# Lucky me.



## IKE (Feb 13, 2016)

I got a letter in the mail today reminding that's in time for my every 5 year colonoscopy......I wasn't real fond of the first one so I don't imagine this next one is going to get rave reviews form me either.

I feel just fine 'up there' so I think I'll put it off till later in the year.


----------



## SeaBreeze (Feb 13, 2016)

Ike, everyone has to make their own personal decisions.  I personally have chosen not to get one of those even though the doctors keep pushing it.  I have no history of colon cancer in my family, and choose not to risk the negative effects of the procedure.


----------



## SifuPhil (Feb 13, 2016)

If I were you, Ike, I'd put it all behind me as well. 

I've had one my entire life - don't plan on having any more.

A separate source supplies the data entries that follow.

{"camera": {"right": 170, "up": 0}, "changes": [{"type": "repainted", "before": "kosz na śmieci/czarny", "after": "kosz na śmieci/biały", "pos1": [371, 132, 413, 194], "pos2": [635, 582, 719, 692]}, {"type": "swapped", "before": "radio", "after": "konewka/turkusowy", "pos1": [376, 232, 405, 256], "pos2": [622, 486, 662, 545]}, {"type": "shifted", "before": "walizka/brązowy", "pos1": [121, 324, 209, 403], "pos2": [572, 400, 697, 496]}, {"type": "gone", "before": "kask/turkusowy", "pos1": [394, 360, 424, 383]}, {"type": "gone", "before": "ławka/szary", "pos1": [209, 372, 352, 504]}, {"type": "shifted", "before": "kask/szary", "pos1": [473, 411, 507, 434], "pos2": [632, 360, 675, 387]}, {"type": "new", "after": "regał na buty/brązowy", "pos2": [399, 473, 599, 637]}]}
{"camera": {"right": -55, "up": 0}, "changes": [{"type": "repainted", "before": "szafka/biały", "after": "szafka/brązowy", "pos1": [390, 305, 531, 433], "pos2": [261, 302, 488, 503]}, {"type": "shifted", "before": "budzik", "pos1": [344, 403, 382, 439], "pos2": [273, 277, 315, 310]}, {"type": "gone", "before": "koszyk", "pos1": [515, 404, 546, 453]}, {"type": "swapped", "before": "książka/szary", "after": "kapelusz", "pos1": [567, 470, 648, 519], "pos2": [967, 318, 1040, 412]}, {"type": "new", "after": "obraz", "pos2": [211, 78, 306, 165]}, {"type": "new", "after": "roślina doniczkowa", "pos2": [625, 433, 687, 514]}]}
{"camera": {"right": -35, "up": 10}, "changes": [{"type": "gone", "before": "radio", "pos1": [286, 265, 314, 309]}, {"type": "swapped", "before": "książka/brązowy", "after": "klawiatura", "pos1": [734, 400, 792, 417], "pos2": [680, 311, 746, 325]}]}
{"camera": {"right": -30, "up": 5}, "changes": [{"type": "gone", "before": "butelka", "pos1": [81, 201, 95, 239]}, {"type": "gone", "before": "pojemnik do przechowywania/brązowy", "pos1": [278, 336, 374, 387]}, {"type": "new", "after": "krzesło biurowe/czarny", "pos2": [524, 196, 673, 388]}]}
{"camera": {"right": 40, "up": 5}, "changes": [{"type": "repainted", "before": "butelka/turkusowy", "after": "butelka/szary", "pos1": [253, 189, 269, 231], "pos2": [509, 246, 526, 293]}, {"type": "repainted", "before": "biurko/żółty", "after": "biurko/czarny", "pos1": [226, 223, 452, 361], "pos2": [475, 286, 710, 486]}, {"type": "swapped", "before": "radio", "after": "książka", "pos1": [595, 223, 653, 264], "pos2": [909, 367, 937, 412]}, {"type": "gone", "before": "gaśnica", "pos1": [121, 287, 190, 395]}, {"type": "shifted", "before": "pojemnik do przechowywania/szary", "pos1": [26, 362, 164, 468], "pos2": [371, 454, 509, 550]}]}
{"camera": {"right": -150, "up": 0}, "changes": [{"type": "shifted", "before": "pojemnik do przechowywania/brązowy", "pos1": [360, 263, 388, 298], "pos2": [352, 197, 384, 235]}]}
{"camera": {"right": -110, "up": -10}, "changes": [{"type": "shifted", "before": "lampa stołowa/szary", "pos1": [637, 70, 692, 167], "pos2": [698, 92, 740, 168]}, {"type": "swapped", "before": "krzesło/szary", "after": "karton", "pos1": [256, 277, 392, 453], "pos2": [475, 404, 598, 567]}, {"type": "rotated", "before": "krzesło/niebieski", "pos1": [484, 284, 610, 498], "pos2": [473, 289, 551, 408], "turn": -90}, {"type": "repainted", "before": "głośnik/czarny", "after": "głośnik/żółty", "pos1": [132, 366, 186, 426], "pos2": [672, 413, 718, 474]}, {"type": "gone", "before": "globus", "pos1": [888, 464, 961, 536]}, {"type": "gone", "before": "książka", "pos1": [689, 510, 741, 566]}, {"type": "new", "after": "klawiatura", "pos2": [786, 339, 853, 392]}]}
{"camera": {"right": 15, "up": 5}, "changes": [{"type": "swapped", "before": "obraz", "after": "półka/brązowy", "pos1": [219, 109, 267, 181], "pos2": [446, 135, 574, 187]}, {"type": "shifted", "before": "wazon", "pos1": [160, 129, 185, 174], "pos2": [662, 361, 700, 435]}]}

Once was enough.


----------



## IKE (Feb 13, 2016)

SeaBreeze said:


> Ike, everyone has to make their own personal decisions.  I personally have chosen not to get one of those even though the doctors keep pushing it.  I have no history of colon cancer in my family, and choose not to risk the negative effects of the procedure.



I left home young so I don't know what my family medical history is, several times the knowledge would have been helpful though.

The last time (also the first) I had one done they found and removed three small polyps which can, but certainly not always, turn cancerous.

I may just put it off indefinitely.......we'll see.


----------



## IKE (Feb 13, 2016)

SifuPhil said:


> If I were you, Ike, I'd put it all behind me as well.
> 
> I've had one my entire life - don't plan on having any more. Once was enough.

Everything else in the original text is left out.